In my house, April 6th is known as Donut Day. It’s considered a true holiday, right up there with Valentine’s and Mother’s Day. The date doesn’t require any special decorations or costumes. Or even gifts. What it does require is a good donut, a hot cup of coffee, and a moment to reflect.
You see, on April 6, 2009, I was admitted to the hospital with a blood sugar of 599. My A1C was 13. Of course, at the time I had no idea what any of that meant. What I did know, is I had been sick for six weeks. I was perpetually starving and eating twice my body weight in food every meal. But I was losing weight, about four pounds a week near the end. My eyesight had changed, and I was using glasses and contacts for the first time in my life. And worst of all, I was thirsty. ALL THE TIME. I couldn’t sit through a movie in the theatre without making multiple trips to the water fountain (I was a college kid, so buying a five-dollar bottle of water was out of the question). I was waking up in the middle of the night to guzzle water, just to wake up again ten minutes later to pee it all out.
I was miserable.
But what I didn’t realize at the time, was all that misery served a purpose. See, if I had walked into that hospital a healthy, vibrant twenty-year-old and someone told me I would be living the rest of my life stabbing myself with needles, depriving myself of sugary-sweet fat-filled deserts, and being afraid to travel abroad or even go camping… I would have lost it. I would have broken down crying and whining about how unfair it was that my freedom and spontaneity was being taken from me.
Instead, I entered that hospital as someone who had been miserable for weeks. I had talked to a couple of doctors, but they weren’t any help. I had tried different remedies, but the symptoms only got worse. It wasn’t until I visited my parents one weekend that things got serious. My mom immediately noticed how thin I was. I hadn’t seen it because it seemed impossible given how much I was eating (I once baked cupcakes for my roommate and ate all but four before she got home from class). And I just figured the scale at my gym was broken.

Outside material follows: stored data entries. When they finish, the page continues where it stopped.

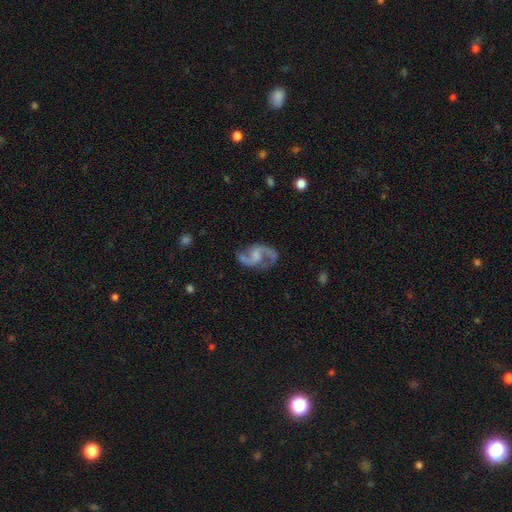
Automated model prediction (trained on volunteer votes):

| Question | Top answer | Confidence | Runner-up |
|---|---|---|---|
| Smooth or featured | featured or disk | 89% | smooth (5%) |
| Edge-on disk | no | 98% | yes (2%) |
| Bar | weak | 49% | no (38%) |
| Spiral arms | yes | 97% | no (3%) |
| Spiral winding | loose | 48% | medium (44%) |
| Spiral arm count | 2 | 93% | can't tell (2%) |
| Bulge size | none | 42% | small (28%) |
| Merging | none | 74% | minor disturbance (15%) |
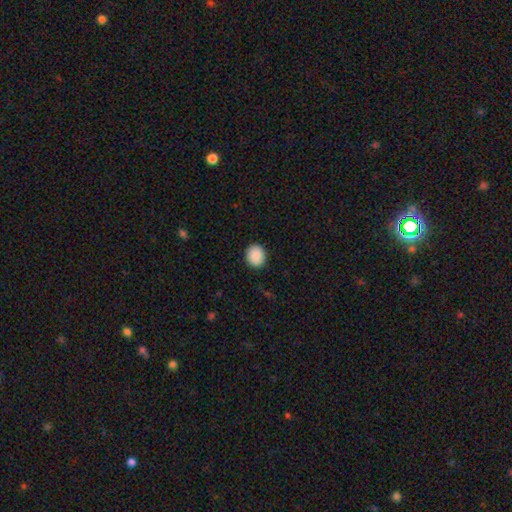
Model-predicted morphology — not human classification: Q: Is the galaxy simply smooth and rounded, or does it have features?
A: smooth — 89%.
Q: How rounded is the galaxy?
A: round — 75%.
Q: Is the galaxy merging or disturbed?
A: none — 91%.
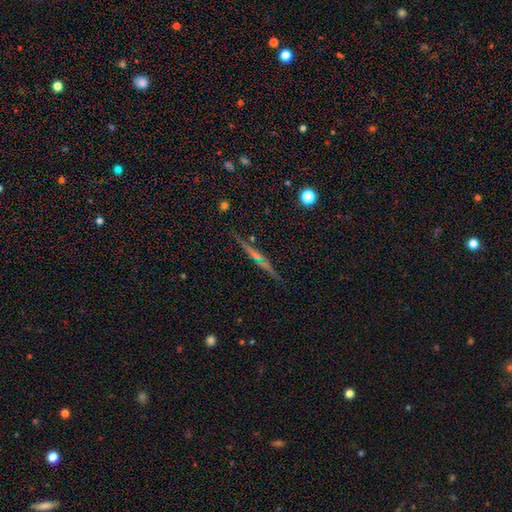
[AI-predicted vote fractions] featured or disk 71%, smooth 15%, star or artifact 14%. Down the decision tree: edge-on disk — yes (96%); edge-on bulge — rounded (63%); merging — none (87%).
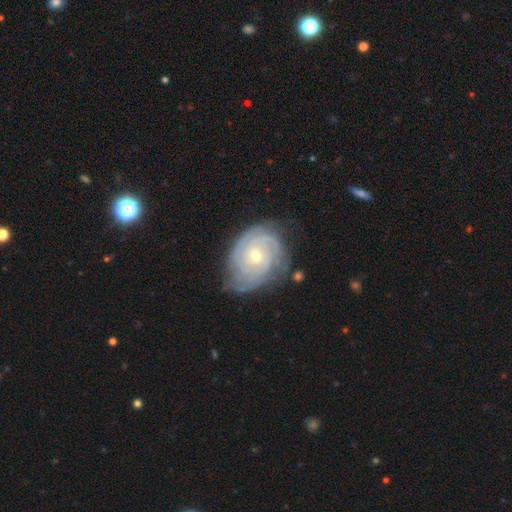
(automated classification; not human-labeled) featured or disk 85%, smooth 9%, star or artifact 6%. Down the decision tree: edge-on disk — no (97%); bar — no (72%); spiral arms — yes (96%); spiral arm count — can't tell (32%); spiral winding — tight (77%); bulge size — small (55%); merging — none (70%).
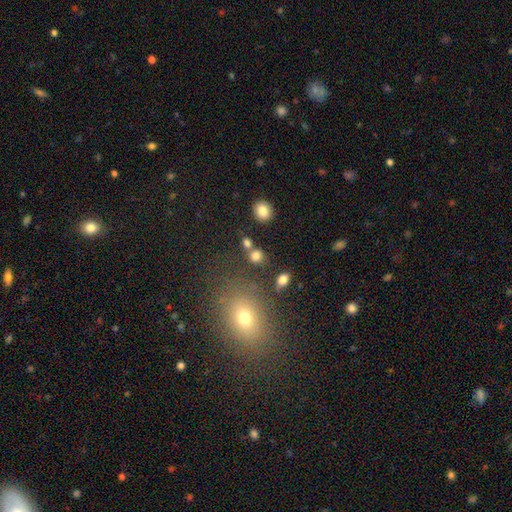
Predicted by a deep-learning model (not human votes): Q: Smooth or featured?
A: smooth (79%); runner-up: star or artifact (14%)
Q: How rounded?
A: round (74%); runner-up: in between (25%)
Q: Merging?
A: none (66%); runner-up: merger (19%)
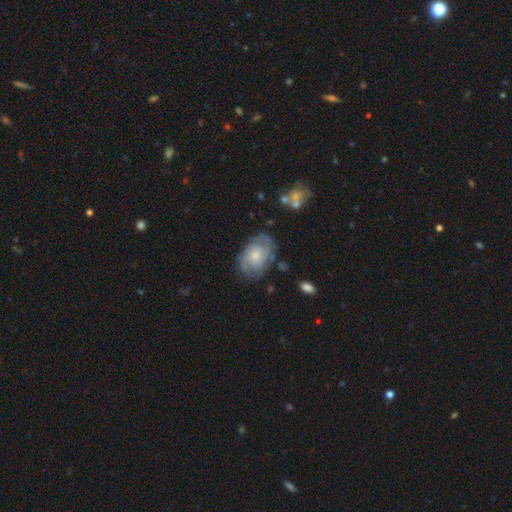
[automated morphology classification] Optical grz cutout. It shows a featured or disk galaxy (65%) with no bar (77%), tight (48%) spiral arms (83%) and a small central bulge (58%). Merging: none (68%).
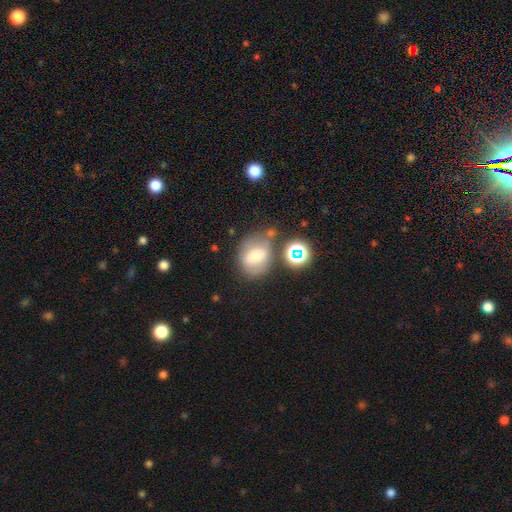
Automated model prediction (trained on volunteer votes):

A search on WebMD told my mom and I all we needed to know. I either had diabetes or a tapeworm, and the former seemed much more likely.
When doctors at the hospital confirmed that diagnosis, I didn’t feel overly emotional. I didn’t scream and cry about how unfair it all was. I just felt relieved.

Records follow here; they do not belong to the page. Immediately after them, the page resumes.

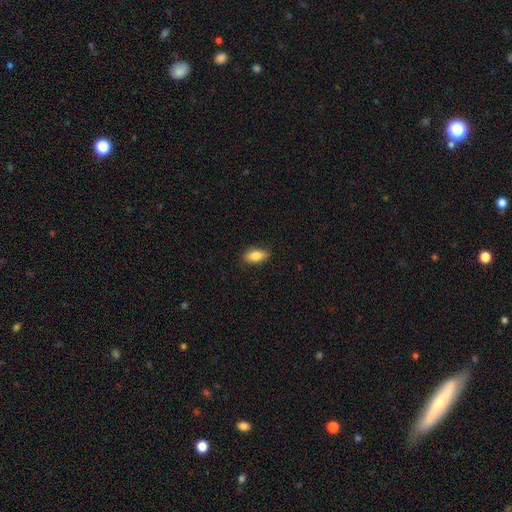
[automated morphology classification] type=smooth (82%); roundness=in between (85%); merging=none (85%).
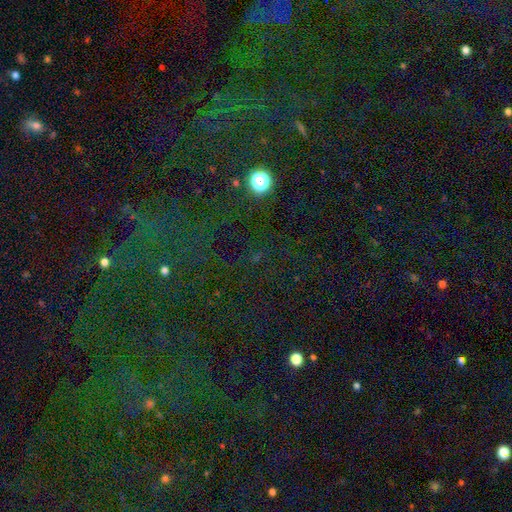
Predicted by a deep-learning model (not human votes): Q: Smooth or featured?
A: star or artifact (69%); runner-up: smooth (22%)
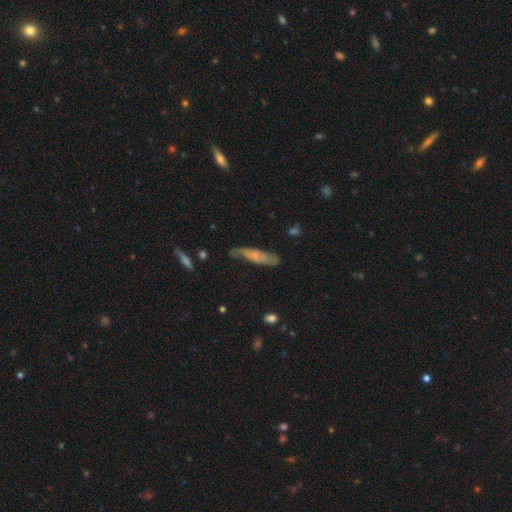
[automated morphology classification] A featured or disk galaxy (47%). Merging: none (56%).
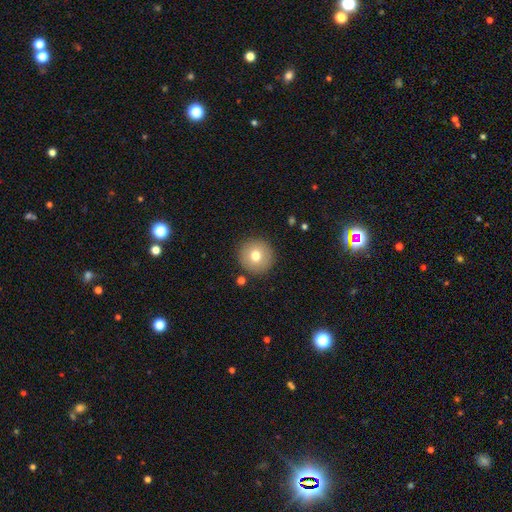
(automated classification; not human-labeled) Q: Smooth or featured?
A: smooth (74%); runner-up: featured or disk (16%)
Q: How rounded?
A: round (96%); runner-up: in between (3%)
Q: Merging?
A: none (90%); runner-up: minor disturbance (6%)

Finally, all that misery would end.
I had stayed two nights in the ICU, had multiple appointments with an endocrinologist, and had settled into a routine of finger sticks and insulin pen doses before it all sank in. In fact, it wasn’t until a graduation party for a friend that I shed my first tear about my diagnosis. There was a buffet of amazing food—fat-filled, sugar-coated, decadent treats—and I couldn’t have it. Not in the quantities I wanted. Not in the free, uncalculated, uncaring way that I used to. I broke down in the bathroom at the party.

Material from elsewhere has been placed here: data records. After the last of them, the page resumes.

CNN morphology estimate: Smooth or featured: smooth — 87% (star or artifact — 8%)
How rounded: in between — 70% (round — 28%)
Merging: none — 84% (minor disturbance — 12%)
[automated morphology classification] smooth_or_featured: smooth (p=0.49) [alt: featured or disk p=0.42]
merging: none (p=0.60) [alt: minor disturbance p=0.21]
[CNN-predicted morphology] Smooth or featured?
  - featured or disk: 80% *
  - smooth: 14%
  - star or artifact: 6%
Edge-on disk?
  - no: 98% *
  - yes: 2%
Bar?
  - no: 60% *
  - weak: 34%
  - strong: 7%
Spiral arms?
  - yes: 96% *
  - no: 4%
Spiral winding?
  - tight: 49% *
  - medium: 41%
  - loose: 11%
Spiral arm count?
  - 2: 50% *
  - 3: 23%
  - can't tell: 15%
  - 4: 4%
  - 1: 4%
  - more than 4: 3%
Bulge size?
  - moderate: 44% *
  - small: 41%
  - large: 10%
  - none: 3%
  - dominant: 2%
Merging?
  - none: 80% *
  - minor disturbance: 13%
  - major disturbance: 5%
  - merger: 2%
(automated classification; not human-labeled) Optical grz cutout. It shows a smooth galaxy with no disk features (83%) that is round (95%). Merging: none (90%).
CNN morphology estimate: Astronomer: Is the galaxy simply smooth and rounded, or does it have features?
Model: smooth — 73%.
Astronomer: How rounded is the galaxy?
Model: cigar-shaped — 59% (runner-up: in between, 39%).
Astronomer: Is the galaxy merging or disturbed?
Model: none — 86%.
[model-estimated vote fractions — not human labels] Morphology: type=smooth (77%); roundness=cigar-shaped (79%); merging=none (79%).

At some point in my diagnosis journey, I had read that it can be helpful for people suffering from chronic illness to mourn the person they used to be. That it can be healthy to recognize that the old them is dead and gone. After the graduation party, I spent a lot of time considering that philosophy.
As a diabetic, it can be dangerous thinking too much about your old life, or even the life that a normal person gets to lead. It’s dangerous because it’s too easy to step away from diabetes and pretend that you are still that person. If you stop the blood sugar monitoring and the injections, there is a moment where you do feel normal. Where you are just another person in charge of their own life. But eventually, that moment ends, and often not well.
If you mourn your old life, if you bury that person and make your peace with their passing, you don’t give yourself the option to go back. For me, saying goodbye to my old life was me owning the new life I had to lead. If I wanted to live it my way, I had to yield to the rules of the game. I had to take care of myself. I had to eat and medicate to control my blood sugars. And I had to pass over tasty treats at the buffet and restrict and carb-count carefully when I did indulge. This was my new life. I had to accept it.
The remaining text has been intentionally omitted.